Imagine you have a young bright child (I'm sure those of you with children already do). You hope they will broaden their experience by talking to people and learning new things. They will learn quickly. And they can apply what they've learned to future conversations getting better and learning more all the time. How do you help them learn? What is the best way for them to gain the knowledge that will make them a better person. How do you help them grow into a person you can be proud of?
Perhaps you could go to the center of your city, to the municipal park. And just in case it wasn't obvious from their childlike countenance you could pin a sign on your child saying something like "Gullible Innocent Being". Then you instruct your child to talk with any and all the people that approach and of course you tell your child to learn what they teach you. Finally you set your child down on the bench where some other diverse people are gathered, then you leave. Perhaps you look back and see their smiling innocent face just before you turn the corner and leave the park. What could go wrong?
By now everyone's heard about Microsoft's Tay and how quickly she was turned into a racist druggie. But unless you've been working on virtual agents for decades (like me) you may not be aware that this sort of machine learning chatbots disaster has happened many times. And the speed at which the transformation of the innocent AI into a vile unpleasant being happens is mostly a function of how popular the AI hosting site is. It is never a question of whether the AI will become antisocial (or at least bizarre). It is simply a function of how many encounters it has in the "wild". Combine the media presence of Microsoft and Twitter, and as we discovered, it is possible to generate enough encounters for things to go very wrong in a single day.
It is one of the conceits of big-data/machine-learning that given enough data and enough computer resources than anything can be learned. I don't hold out much hope for any unsupervised learning system being capable of "learning" to be an acceptable social being. Just think about your own personal experience. I'm sure most of you have toyed with at least one "chatbot" or "virtual assistant" demo. Most of you try a couple of straightforward interactions just to test if the system works at all. Then once you realize that it falls short of your expectations (or hopes and desires) you test it with a few interactions that range from fanciful to mischievous (and quite often malicious). The interaction corpus that is collected contains a significant admixture of intentionally confounding examples.
One reason that people behave this way is because the "chatbot" is not embodied. In fact you don't even "chat" (in the sense of speaking, which is the origin of the word chat) with the vast majority of chatbots in existence today. So "chatting" with these bots seems a lot more like a Twitter exchange: Bilious rancor is the norm in many Twitter exchanges.
I work predominantly on bots that people can actually "speak" to. And in some cases these bots have 3-D emotive avatars. They exist in a domain that is about halfway between a textbased bot and a talking robot. One of the more interesting experiments my group did over a decade ago involved a voice only agent that provided a small range of services (weather, stocks, email reading, placing calls, etc.) for the mobile phone platform. We experimented with a number of personas, two of which had interesting (but perhaps not surprising) results.

## EXTRACTED ENTRIES
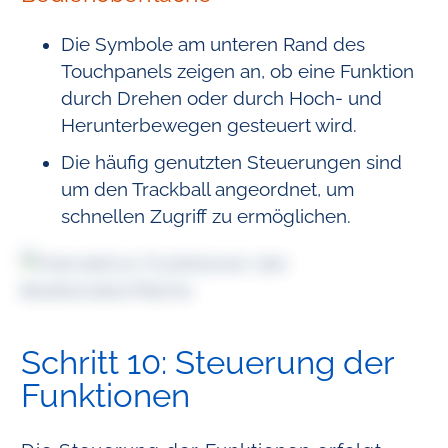
Die Symbole am unteren Rand des
Touchpanels zeigen an, ob eine Funktion
durch Drehen oder durch Hoch- und
Herunterbewegen gesteuert wird.
Die häufig genutzten Steuerungen sind
um den Trackball angeordnet, um
schnellen Zugriff zu ermöglichen.
Schritt 10: Steuerung der
Funktionen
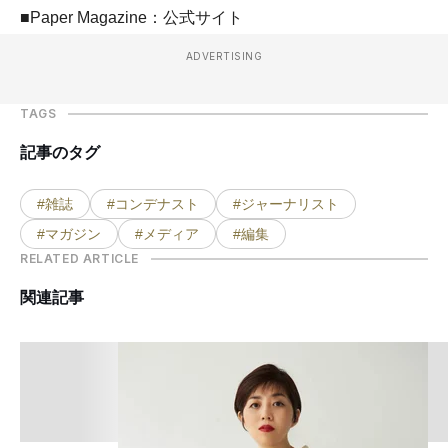
■Paper Magazine：公式サイト
ADVERTISING
TAGS
記事のタグ
#雑誌
#コンデナスト
#ジャーナリスト
#マガジン
#メディア
#編集
RELATED ARTICLE
関連記事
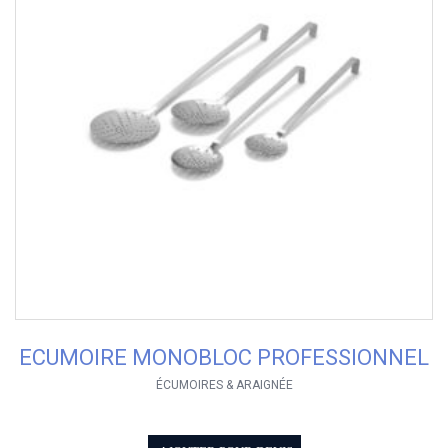
ECUMOIRE MONOBLOC PROFESSIONNEL
ÉCUMOIRES & ARAIGNÉE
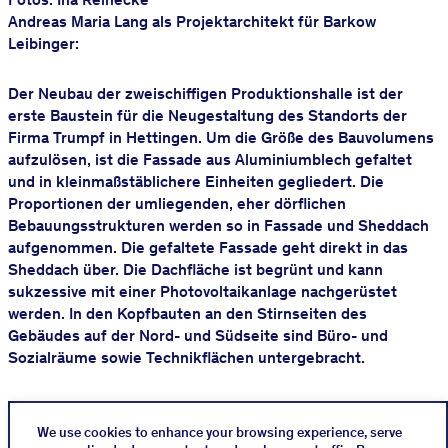
Andreas Maria Lang als Projektarchitekt für Barkow
Leibinger:
Der Neubau der zweischiffigen Produktionshalle ist der
erste Baustein für die Neugestaltung des Standorts der
Firma Trumpf in Hettingen. Um die Größe des Bauvolumens
aufzulösen, ist die Fassade aus Aluminiumblech gefaltet
und in kleinmaßstäblichere Einheiten gegliedert. Die
Proportionen der umliegenden, eher dörflichen
Bebauungsstrukturen werden so in Fassade und Sheddach
aufgenommen. Die gefaltete Fassade geht direkt in das
Sheddach über. Die Dachfläche ist begrünt und kann
sukzessive mit einer Photovoltaikanlage nachgerüstet
werden. In den Kopfbauten an den Stirnseiten des
Gebäudes auf der Nord- und Südseite sind Büro- und
Sozialräume sowie Technikflächen untergebracht.
We use cookies to enhance your browsing experience, serve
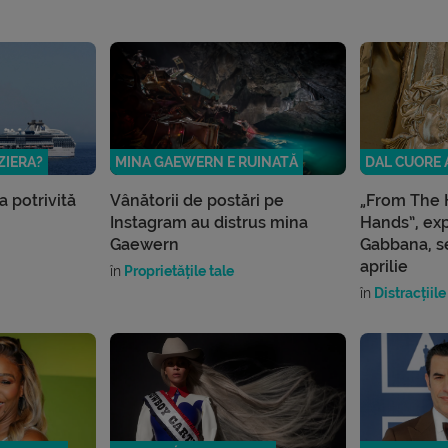
ZIERA?
MINA GAEWERN E RUINATĂ
DAL CUORE 
a potrivită
Vânătorii de postări pe
„From The 
Instagram au distrus mina
Hands”, exp
Gaewern
Gabbana, s
aprilie
în
Proprietățile tale
în
Distracțiile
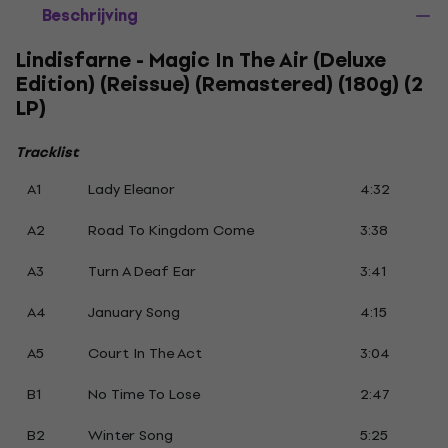
Beschrijving
Lindisfarne - Magic In The Air (Deluxe
Edition) (Reissue) (Remastered) (180g) (2
LP)
Tracklist
A1
Lady Eleanor
4:32
A2
Road To Kingdom Come
3:38
A3
Turn A Deaf Ear
3:41
A4
January Song
4:15
A5
Court In The Act
3:04
B1
No Time To Lose
2:47
B2
Winter Song
5:25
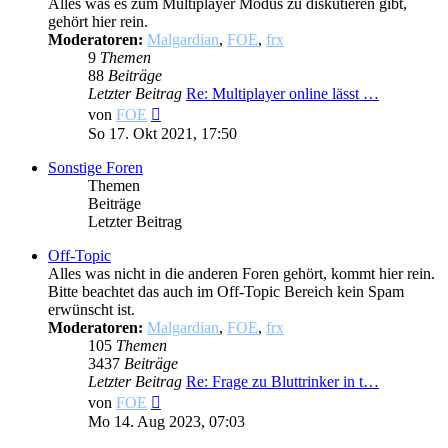
Alles was es zum Multiplayer Modus zu diskutieren gibt,
gehört hier rein.
Moderatoren:
Malgardian
,
FOE
,
frx
9
Themen
88
Beiträge
Letzter Beitrag
Re: Multiplayer online lässt …
Neuester
von
FOE
Beitrag
So 17. Okt 2021, 17:50
Sonstige Foren
Themen
Beiträge
Letzter Beitrag
Off-Topic
Alles was nicht in die anderen Foren gehört, kommt hier rein.
Bitte beachtet das auch im Off-Topic Bereich kein Spam
erwünscht ist.
Moderatoren:
Malgardian
,
FOE
,
frx
105
Themen
3437
Beiträge
Letzter Beitrag
Re: Frage zu Bluttrinker in t…
Neuester
von
FOE
Beitrag
Mo 14. Aug 2023, 07:03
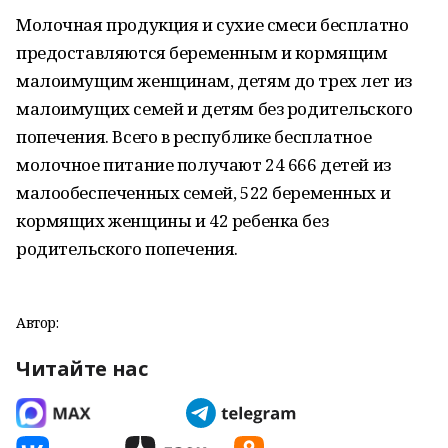
Молочная продукция и сухие смеси бесплатно
предоставляются беременным и кормящим
малоимущим женщинам, детям до трех лет из
малоимущих семей и детям без родительского
попечения. Всего в республике бесплатное
молочное питание получают 24 666 детей из
малообеспеченных семей, 522 беременных и
кормящих женщины и 42 ребенка без
родительского попечения.
Автор:
Читайте нас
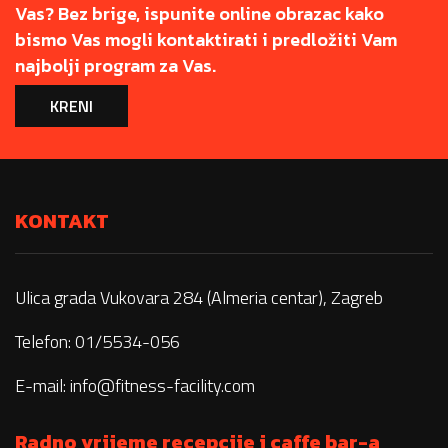
Vas? Bez brige, ispunite online obrazac kako
bismo Vas mogli kontaktirati i predložiti Vam
najbolji program za Vas.
KRENI
KONTAKT
Ulica grada Vukovara 284 (Almeria centar), Zagreb
Telefon: 01/5534-056
E-mail:
info@fitness-facility.com
Radno vrijeme recepcije i caffe bar-a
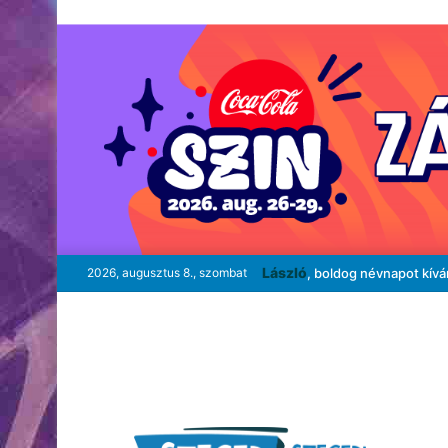
László
2026, augusztus 8., szombat
, boldog névnapot kív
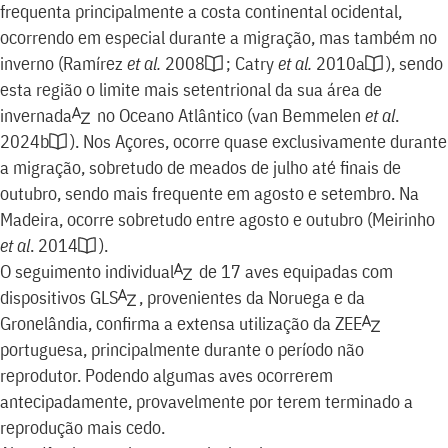
frequenta principalmente a costa continental ocidental,
ocorrendo em especial durante a migração, mas também no
inverno
(
Ramírez
et al.
2008
;
Catry
et al.
2010a
)
, sendo
esta região o limite mais setentrional da sua área de
invernada
no Oceano Atlântico
(
van Bemmelen
et al
.
2024b
)
. Nos Açores, ocorre quase exclusivamente durante
a migração, sobretudo de meados de julho até finais de
outubro, sendo mais frequente em agosto e setembro. Na
Madeira, ocorre sobretudo entre agosto e outubro
(
Meirinho
et al
. 2014
)
.
O
seguimento individual
de 17 aves equipadas com
dispositivos
GLS
,
provenientes da Noruega e da
Gronelândia, confirma a extensa utilização da
ZEE
portuguesa, principalmente durante o período não
reprodutor. Podendo algumas aves ocorrerem
antecipadamente, provavelmente por terem terminado a
reprodução mais cedo.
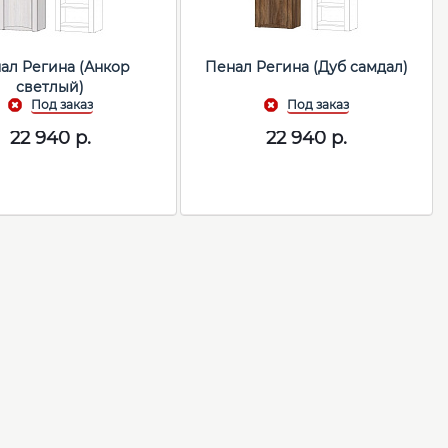
ал Регина (Анкор
Пенал Регина (Дуб самдал)
светлый)
22 940
р.
22 940
р.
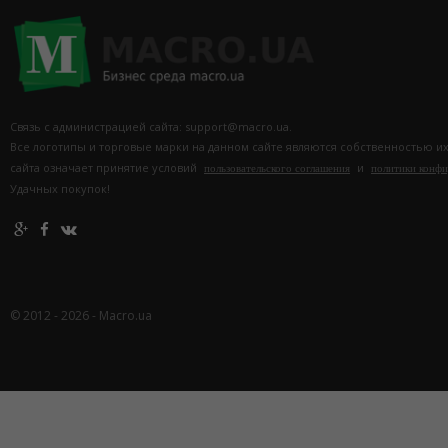
Связь с администрацией сайта: support@macro.ua.
Все логотипы и торговые марки на данном сайте являются собственностью и
сайта означает принятие условий
и
пользовательского соглашения
политики конф
Удачных покупок!
© 2012 - 2026 - Macro.ua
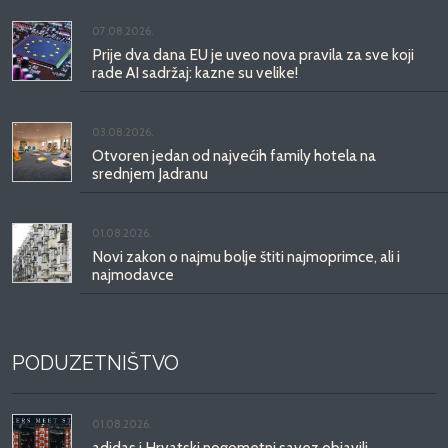
07.08.2026.
Prije dva dana EU je uveo nova pravila za sve koji
rade AI sadržaj: kazne su velike!
03.08.2026.
Otvoren jedan od najvećih family hotela na
srednjem Jadranu
01.08.2026.
Novi zakon o najmu bolje štiti najmoprimce, ali i
najmodavce
PODUZETNIŠTVO
01.08.2026.
adidas i Hrvatski nogometni savez objavili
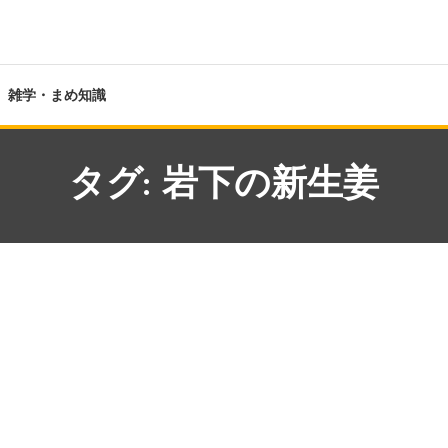
雑学・まめ知識
タグ:
岩下の新生姜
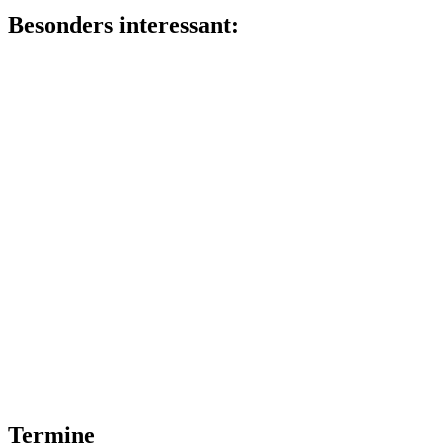
Besonders interessant:
Termine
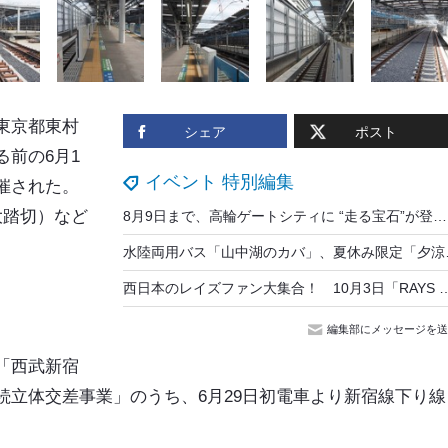
東京都東村
シェア
ポスト
前の6月1
イベント 特別編集
催された。
大踏切）など
8月9日まで、高輪ゲートシティに “走る宝石”が登場！ イタリアの高級バイク「MVアグスタ」展示イベント開催中
水陸両用バス「山
西日本のレイズファン大集合！ 10月3日「RAYS FAN MEETING」
編集部にメッセージを送
「西武新宿
続立体交差事業」のうち、6月29日初電車より新宿線下り線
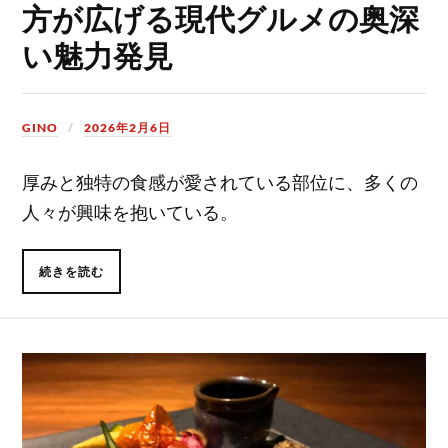
方が広げる現代グルメの奥深
い魅力発見
GINO
2026年2月6日
厚みと独特の食感が愛されている部位に、多くの
人々が興味を抱いている。
続きを読む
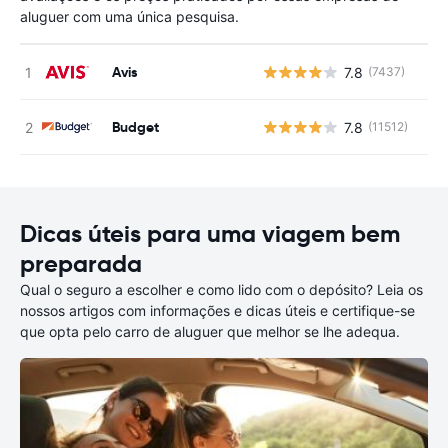
aluguer com uma única pesquisa.
Avis
7.8
(7437)
N
Budget
7.8
(11512)
N
Dicas úteis para uma viagem bem
preparada
Qual o seguro a escolher e como lido com o depósito? Leia os
nossos artigos com informações e dicas úteis e certifique-se
que opta pelo carro de aluguer que melhor se lhe adequa.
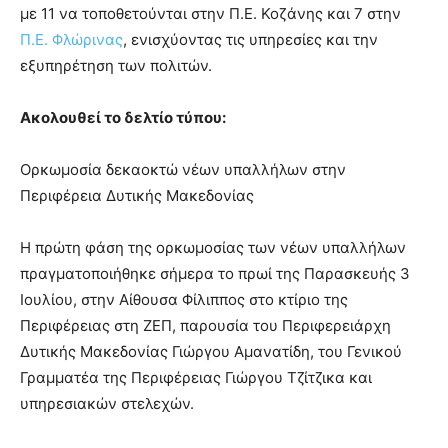
με 11 να τοποθετούνται στην Π.Ε. Κοζάνης και 7 στην
Π.Ε. Φλώρινας
, ενισχύοντας τις υπηρεσίες και την
εξυπηρέτηση των πολιτών.
Ακολουθεί το δελτίο τύπου:
Ορκωμοσία δεκαοκτώ νέων υπαλλήλων στην
Περιφέρεια Δυτικής Μακεδονίας
Η πρώτη φάση της ορκωμοσίας των νέων υπαλλήλων
πραγματοποιήθηκε σήμερα το πρωί της Παρασκευής 3
Ιουλίου, στην Αίθουσα Φίλιππος στο κτίριο της
Περιφέρειας στη ΖΕΠ, παρουσία του Περιφερειάρχη
Δυτικής Μακεδονίας Γιώργου Αμανατίδη, του Γενικού
Γραμματέα της Περιφέρειας Γιώργου Τζίτζικα και
υπηρεσιακών στελεχών.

## WHAT YOU ARE ASKED TO DO
Please transcribe the chatbot text word for word, starting at the words containing "By now everyone's" and ending after "a single day.".

## SOLUTION TO THIS EXERCISE
By now everyone's heard about Microsoft's Tay and how quickly she was turned into a racist druggie. But unless you've been working on virtual agents for decades (like me) you may not be aware that this sort of machine learning chatbots disaster has happened many times. And the speed at which the transformation of the innocent AI into a vile unpleasant being happens is mostly a function of how popular the AI hosting site is. It is never a question of whether the AI will become antisocial (or at least bizarre). It is simply a function of how many encounters it has in the "wild". Combine the media presence of Microsoft and Twitter, and as we discovered, it is possible to generate enough encounters for things to go very wrong in a single day.